Un tel raffinement électronique laisse pantois, puis interrogateur : pourquoi ne pas aller encore plus loin ? Lors d’un créneau, le radar arrière pourrait très bien activer les freins dès qu’il estime la Lexus à bonne distance de la voiture garée derrière elle, sans intervention humaine. Idem pour le radar frontal en cas d’obstacle sur la route. Plutôt que de prévenir le conducteur, il pourrait enclencher sans tarder un freinage d’urgence. « Bien sûr, l’électronique saurait en certains cas totalement remplacer le conducteur, répondent les ingénieurs japonais, mais ce n’est pas souhaitable » Se dessine alors le grand débat des années à venir : sachant les possibilités infinies, comment ne pas aller trop loin en matière de gestion électronique de la conduite d’une voiture ?

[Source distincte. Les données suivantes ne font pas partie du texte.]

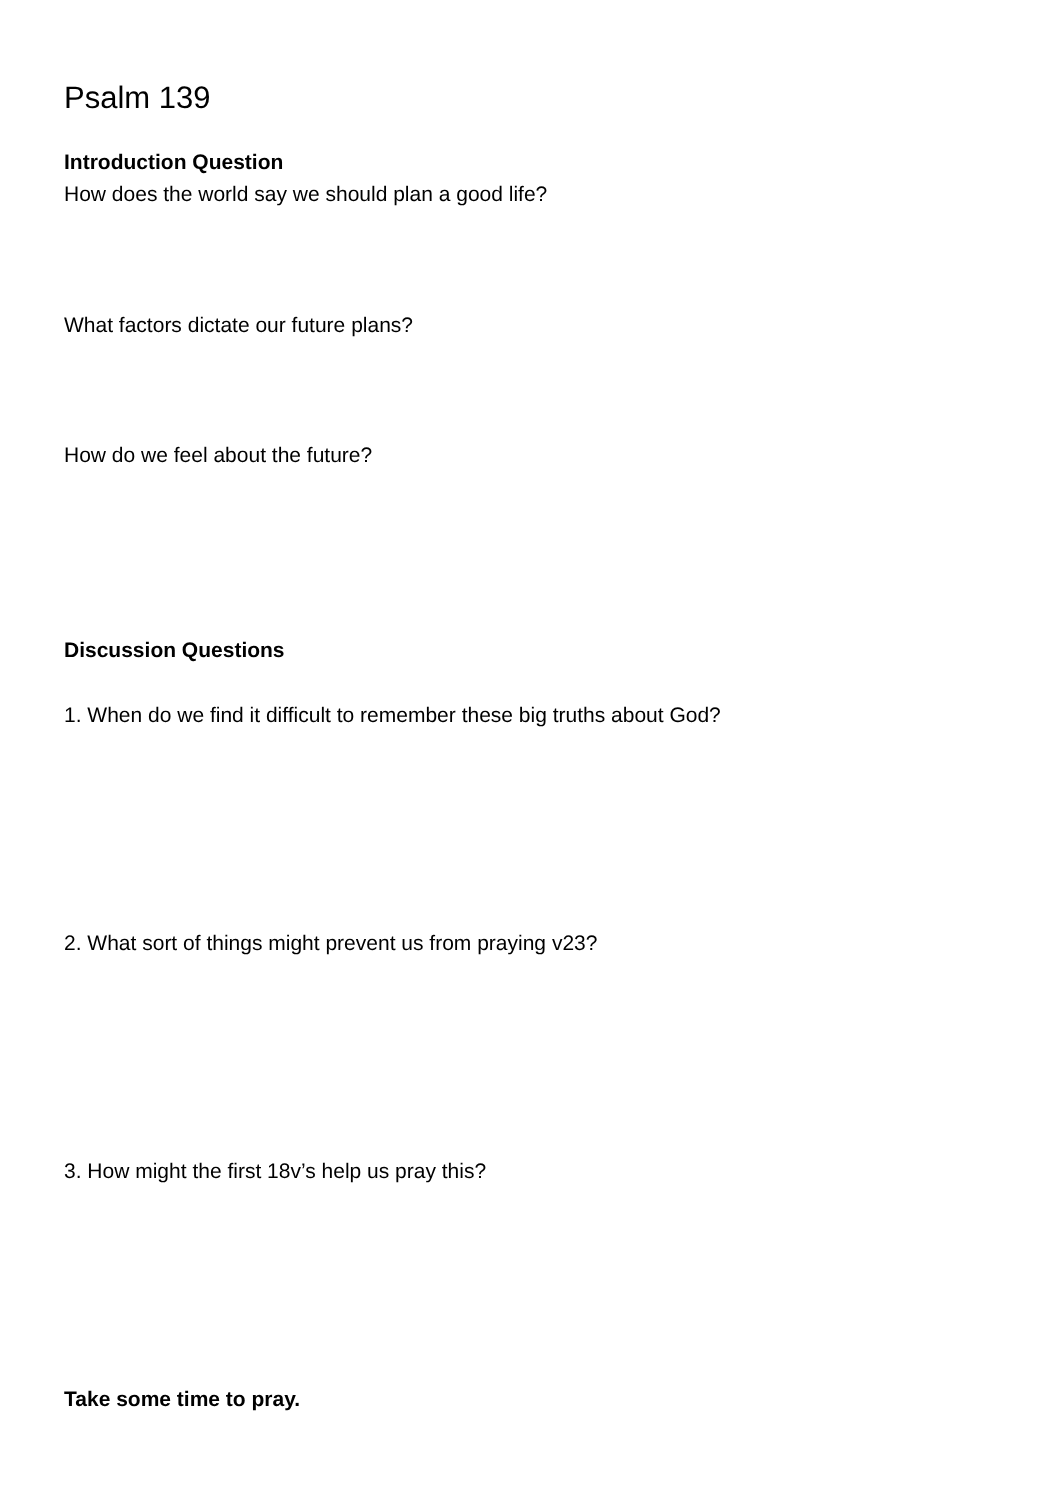Psalm 139
Introduction Question
How does the world say we should plan a good life?
What factors dictate our future plans?
How do we feel about the future?
Discussion Questions
1. When do we find it difficult to remember these big truths about God?
2. What sort of things might prevent us from praying v23?
3. How might the first 18v’s help us pray this?
Take some time to pray.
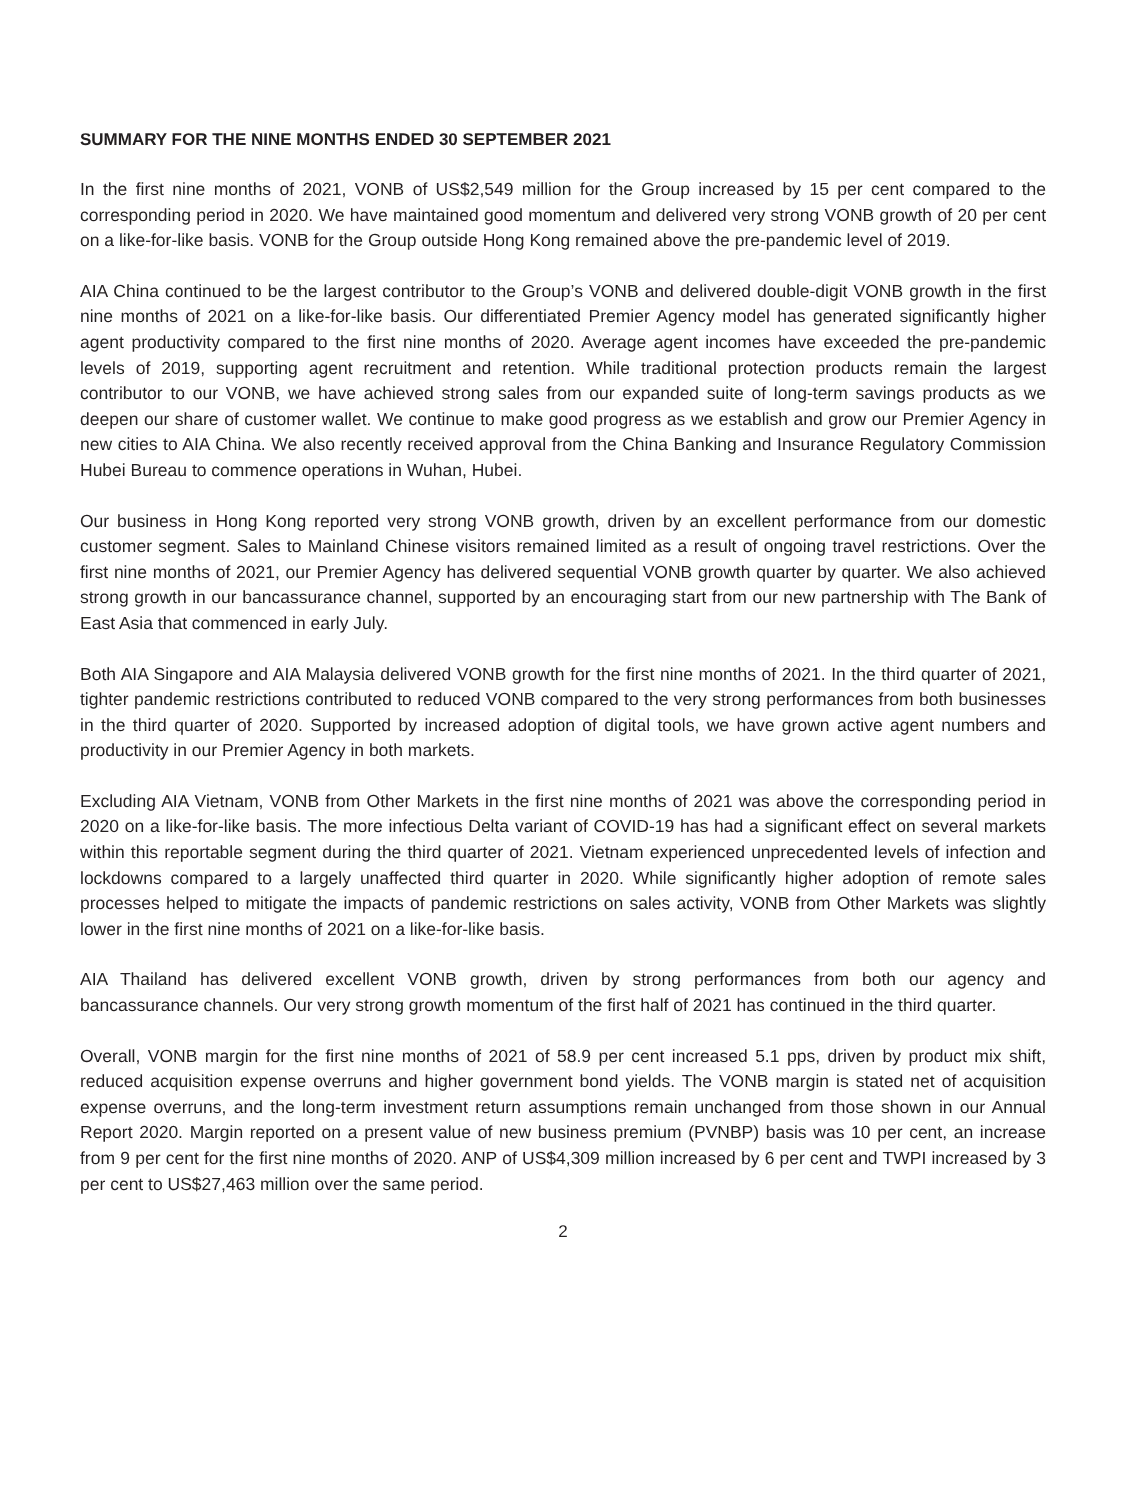SUMMARY FOR THE NINE MONTHS ENDED 30 SEPTEMBER 2021
In the first nine months of 2021, VONB of US$2,549 million for the Group increased by 15 per cent compared to the corresponding period in 2020. We have maintained good momentum and delivered very strong VONB growth of 20 per cent on a like-for-like basis. VONB for the Group outside Hong Kong remained above the pre-pandemic level of 2019.
AIA China continued to be the largest contributor to the Group’s VONB and delivered double-digit VONB growth in the first nine months of 2021 on a like-for-like basis. Our differentiated Premier Agency model has generated significantly higher agent productivity compared to the first nine months of 2020. Average agent incomes have exceeded the pre-pandemic levels of 2019, supporting agent recruitment and retention. While traditional protection products remain the largest contributor to our VONB, we have achieved strong sales from our expanded suite of long-term savings products as we deepen our share of customer wallet. We continue to make good progress as we establish and grow our Premier Agency in new cities to AIA China. We also recently received approval from the China Banking and Insurance Regulatory Commission Hubei Bureau to commence operations in Wuhan, Hubei.
Our business in Hong Kong reported very strong VONB growth, driven by an excellent performance from our domestic customer segment. Sales to Mainland Chinese visitors remained limited as a result of ongoing travel restrictions. Over the first nine months of 2021, our Premier Agency has delivered sequential VONB growth quarter by quarter. We also achieved strong growth in our bancassurance channel, supported by an encouraging start from our new partnership with The Bank of East Asia that commenced in early July.
Both AIA Singapore and AIA Malaysia delivered VONB growth for the first nine months of 2021. In the third quarter of 2021, tighter pandemic restrictions contributed to reduced VONB compared to the very strong performances from both businesses in the third quarter of 2020. Supported by increased adoption of digital tools, we have grown active agent numbers and productivity in our Premier Agency in both markets.
Excluding AIA Vietnam, VONB from Other Markets in the first nine months of 2021 was above the corresponding period in 2020 on a like-for-like basis. The more infectious Delta variant of COVID-19 has had a significant effect on several markets within this reportable segment during the third quarter of 2021. Vietnam experienced unprecedented levels of infection and lockdowns compared to a largely unaffected third quarter in 2020. While significantly higher adoption of remote sales processes helped to mitigate the impacts of pandemic restrictions on sales activity, VONB from Other Markets was slightly lower in the first nine months of 2021 on a like-for-like basis.
AIA Thailand has delivered excellent VONB growth, driven by strong performances from both our agency and bancassurance channels. Our very strong growth momentum of the first half of 2021 has continued in the third quarter.
Overall, VONB margin for the first nine months of 2021 of 58.9 per cent increased 5.1 pps, driven by product mix shift, reduced acquisition expense overruns and higher government bond yields. The VONB margin is stated net of acquisition expense overruns, and the long-term investment return assumptions remain unchanged from those shown in our Annual Report 2020. Margin reported on a present value of new business premium (PVNBP) basis was 10 per cent, an increase from 9 per cent for the first nine months of 2020. ANP of US$4,309 million increased by 6 per cent and TWPI increased by 3 per cent to US$27,463 million over the same period.
2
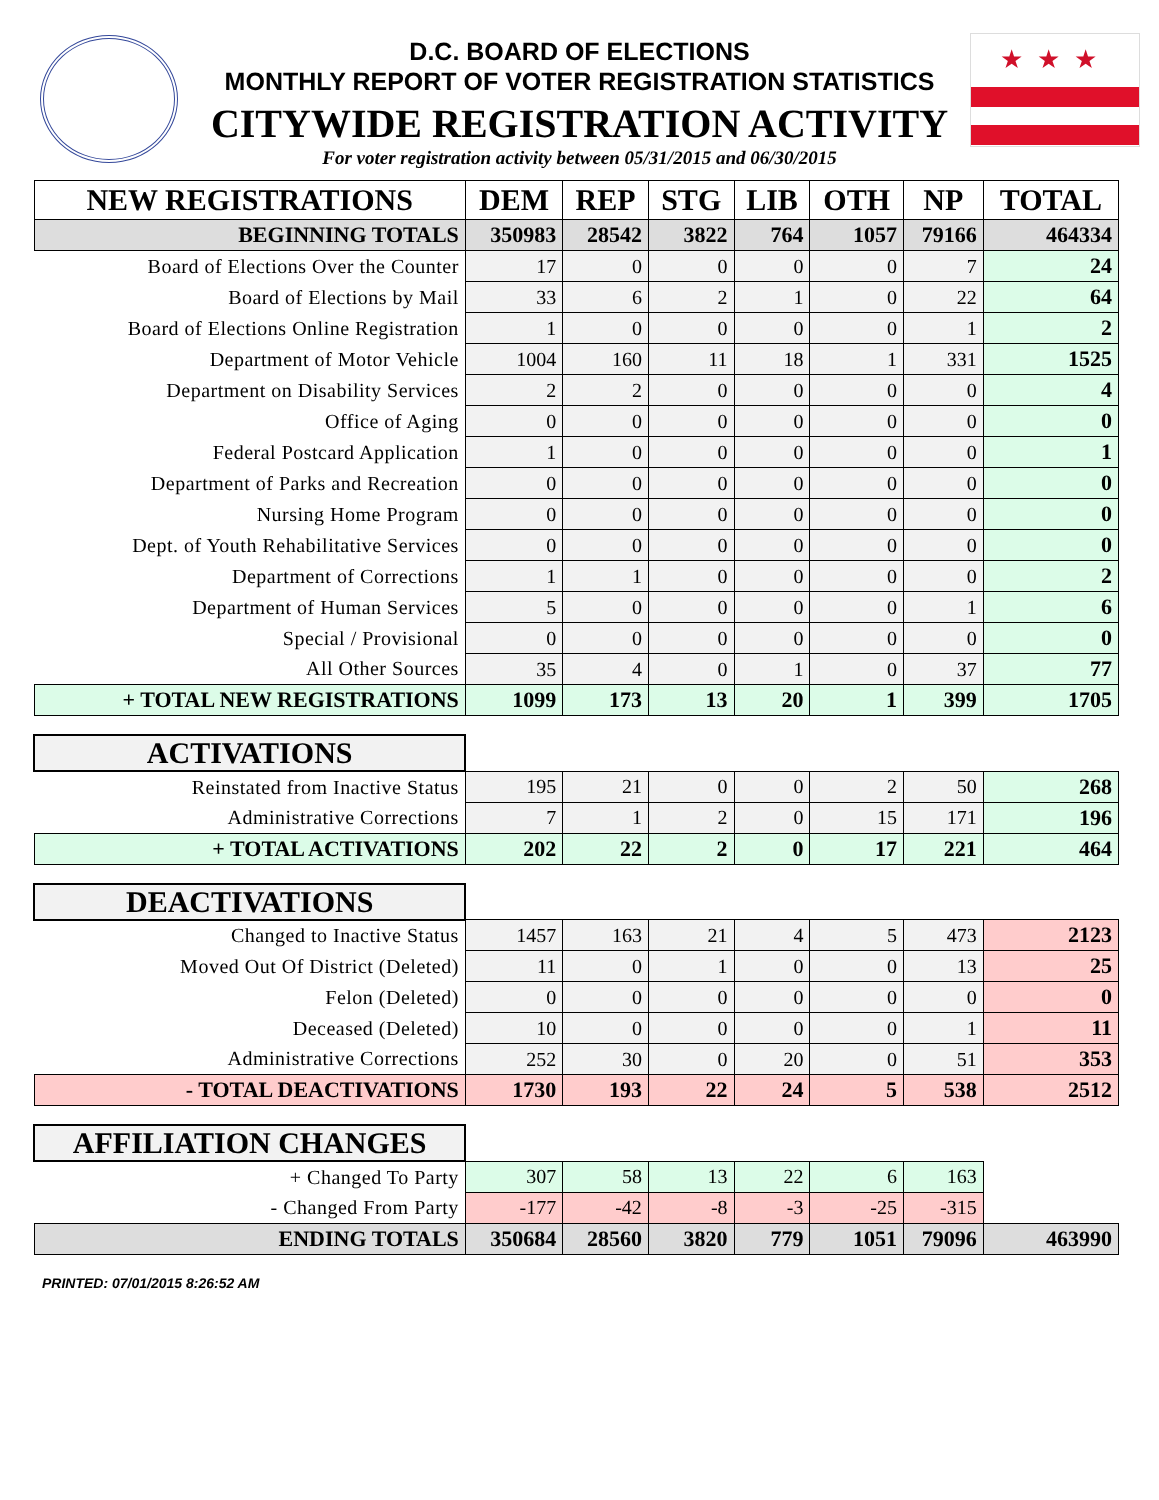★★★
D.C. BOARD OF ELECTIONS
MONTHLY REPORT OF VOTER REGISTRATION STATISTICS
CITYWIDE REGISTRATION ACTIVITY
For voter registration activity between 05/31/2015 and 06/30/2015
| NEW REGISTRATIONS | DEM | REP | STG | LIB | OTH | NP | TOTAL |
| --- | --- | --- | --- | --- | --- | --- | --- |
| BEGINNING TOTALS | 350983 | 28542 | 3822 | 764 | 1057 | 79166 | 464334 |
| Board of Elections Over the Counter | 17 | 0 | 0 | 0 | 0 | 7 | 24 |
| Board of Elections by Mail | 33 | 6 | 2 | 1 | 0 | 22 | 64 |
| Board of Elections Online Registration | 1 | 0 | 0 | 0 | 0 | 1 | 2 |
| Department of Motor Vehicle | 1004 | 160 | 11 | 18 | 1 | 331 | 1525 |
| Department on Disability Services | 2 | 2 | 0 | 0 | 0 | 0 | 4 |
| Office of Aging | 0 | 0 | 0 | 0 | 0 | 0 | 0 |
| Federal Postcard Application | 1 | 0 | 0 | 0 | 0 | 0 | 1 |
| Department of Parks and Recreation | 0 | 0 | 0 | 0 | 0 | 0 | 0 |
| Nursing Home Program | 0 | 0 | 0 | 0 | 0 | 0 | 0 |
| Dept. of Youth Rehabilitative Services | 0 | 0 | 0 | 0 | 0 | 0 | 0 |
| Department of Corrections | 1 | 1 | 0 | 0 | 0 | 0 | 2 |
| Department of Human Services | 5 | 0 | 0 | 0 | 0 | 1 | 6 |
| Special / Provisional | 0 | 0 | 0 | 0 | 0 | 0 | 0 |
| All Other Sources | 35 | 4 | 0 | 1 | 0 | 37 | 77 |
| + TOTAL NEW REGISTRATIONS | 1099 | 173 | 13 | 20 | 1 | 399 | 1705 |
| ACTIVATIONS | | | | | | | |
| Reinstated from Inactive Status | 195 | 21 | 0 | 0 | 2 | 50 | 268 |
| Administrative Corrections | 7 | 1 | 2 | 0 | 15 | 171 | 196 |
| + TOTAL ACTIVATIONS | 202 | 22 | 2 | 0 | 17 | 221 | 464 |
| DEACTIVATIONS | | | | | | | |
| Changed to Inactive Status | 1457 | 163 | 21 | 4 | 5 | 473 | 2123 |
| Moved Out Of District (Deleted) | 11 | 0 | 1 | 0 | 0 | 13 | 25 |
| Felon (Deleted) | 0 | 0 | 0 | 0 | 0 | 0 | 0 |
| Deceased (Deleted) | 10 | 0 | 0 | 0 | 0 | 1 | 11 |
| Administrative Corrections | 252 | 30 | 0 | 20 | 0 | 51 | 353 |
| - TOTAL DEACTIVATIONS | 1730 | 193 | 22 | 24 | 5 | 538 | 2512 |
| AFFILIATION CHANGES | | | | | | | |
| + Changed To Party | 307 | 58 | 13 | 22 | 6 | 163 | |
| - Changed From Party | -177 | -42 | -8 | -3 | -25 | -315 | |
| ENDING TOTALS | 350684 | 28560 | 3820 | 779 | 1051 | 79096 | 463990 |
PRINTED: 07/01/2015 8:26:52 AM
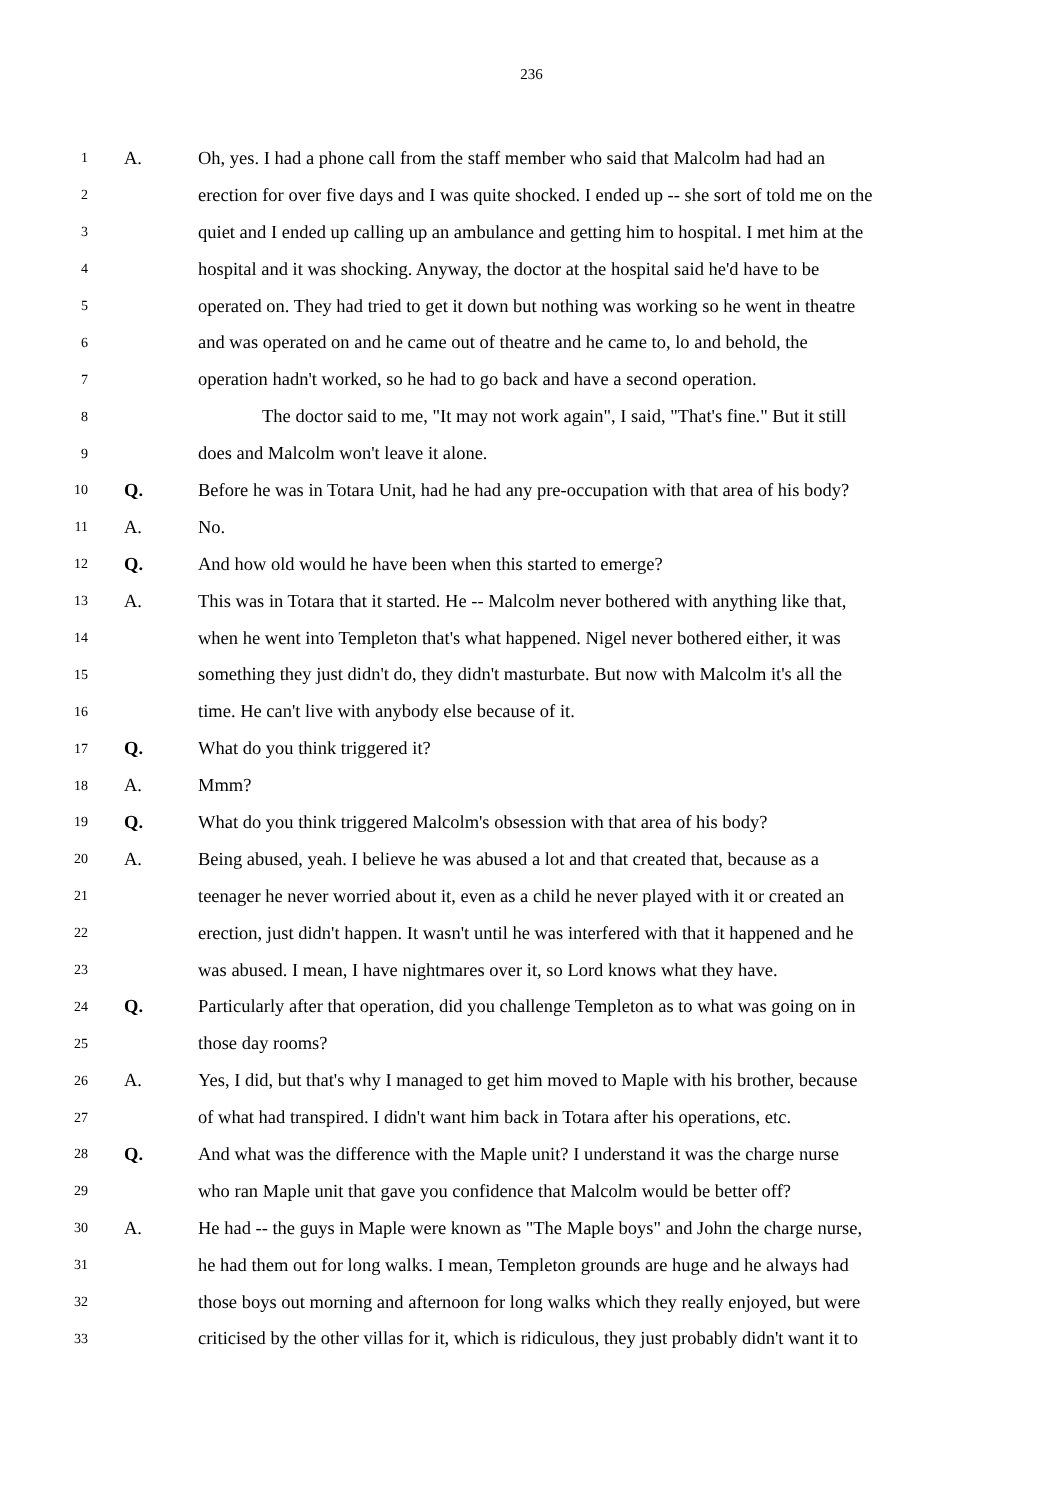236
1 A. Oh, yes. I had a phone call from the staff member who said that Malcolm had had an
2 erection for over five days and I was quite shocked. I ended up -- she sort of told me on the
3 quiet and I ended up calling up an ambulance and getting him to hospital. I met him at the
4 hospital and it was shocking. Anyway, the doctor at the hospital said he'd have to be
5 operated on. They had tried to get it down but nothing was working so he went in theatre
6 and was operated on and he came out of theatre and he came to, lo and behold, the
7 operation hadn't worked, so he had to go back and have a second operation.
8 The doctor said to me, "It may not work again", I said, "That's fine." But it still
9 does and Malcolm won't leave it alone.
10 Q. Before he was in Totara Unit, had he had any pre-occupation with that area of his body?
11 A. No.
12 Q. And how old would he have been when this started to emerge?
13 A. This was in Totara that it started. He -- Malcolm never bothered with anything like that,
14 when he went into Templeton that's what happened. Nigel never bothered either, it was
15 something they just didn't do, they didn't masturbate. But now with Malcolm it's all the
16 time. He can't live with anybody else because of it.
17 Q. What do you think triggered it?
18 A. Mmm?
19 Q. What do you think triggered Malcolm's obsession with that area of his body?
20 A. Being abused, yeah. I believe he was abused a lot and that created that, because as a
21 teenager he never worried about it, even as a child he never played with it or created an
22 erection, just didn't happen. It wasn't until he was interfered with that it happened and he
23 was abused. I mean, I have nightmares over it, so Lord knows what they have.
24 Q. Particularly after that operation, did you challenge Templeton as to what was going on in
25 those day rooms?
26 A. Yes, I did, but that's why I managed to get him moved to Maple with his brother, because
27 of what had transpired. I didn't want him back in Totara after his operations, etc.
28 Q. And what was the difference with the Maple unit? I understand it was the charge nurse
29 who ran Maple unit that gave you confidence that Malcolm would be better off?
30 A. He had -- the guys in Maple were known as "The Maple boys" and John the charge nurse,
31 he had them out for long walks. I mean, Templeton grounds are huge and he always had
32 those boys out morning and afternoon for long walks which they really enjoyed, but were
33 criticised by the other villas for it, which is ridiculous, they just probably didn't want it to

Un avion peut évoluer en pilotage automatique. Il est possible d’imaginer une voiture en faire de même sur autoroute. Le radar avant la maintiendrait à distance constante du véhicule qui la précède. Le conducteur pourrait s’assoupir, lire un journal. Et ne reprendre le contrôle de son véhicule que pour sortir de sa voie, par exemple lorsqu’il quitte l’autoroute ou s’arrête à une station d’essence. Mais une route n’est pas un univers dégagé comme l’espace aérien. Et la trajectoire d’une voiture n’est jamais rectiligne : elle épouse les sinuosités du parcours. Peu importe qu’une défaillance d’un calculateur fasse dévier un avion d’un ou deux degrés. Le pilote s’en aperçoit et le remet dans la direction souhaitée. En revanche, la même défaillance sur une voiture aurait des conséquences immédiates. Et Lexus n’entend pas être poursuivi en justice parce que le radar, croyant détecter un obstacle, a enclenché la procédure de freinage d’urgence d’un véhicule pris dans le flot de la circulation. Ou n’a pas mis fin à temps à une manuvre de parking automatique
Toujours, l’électronique de la LS 460 laisse le conducteur responsable. C’est une sage précaution, pas seulement d’un strict point de vue juridique. Car l’assistance à la conduite est saine, mais la déresponsabilisation du conducteur néfaste. Et entre les deux, la frontière est mince. Maints procès ont ainsi été intentés par des automobilistes qui imputaient un accident au dysfonctionnement de leur régulateur de vitesse. Aucun n’a conclu à la responsabilité des constructeurs. Selon les experts, l’allure restant constante une fois le régulateur enclenché, le conducteur est tenté de retirer le pied droit de la pédale d’accélérateur. Lorsque survient un obstacle ou une barrière de péage, de bonne foi, il croit freiner. Mais son pied, posé sur le plancher, a dévié de quelques centimètres sur la course le menant au pédalier pour se poser sur l’accélérateur ou l’embrayage Erreur humaine, donc, mais provoquée par un dispositif électronique qui assiste le conducteur au point de lui faire oublier son devoir de vigilance. Voilà pourquoi la Lexus LS 460 reste volontairement en deçà des possibilités offertes par l’électronique. Car il ne doit rester qu’un seul maître à bord : le conducteur.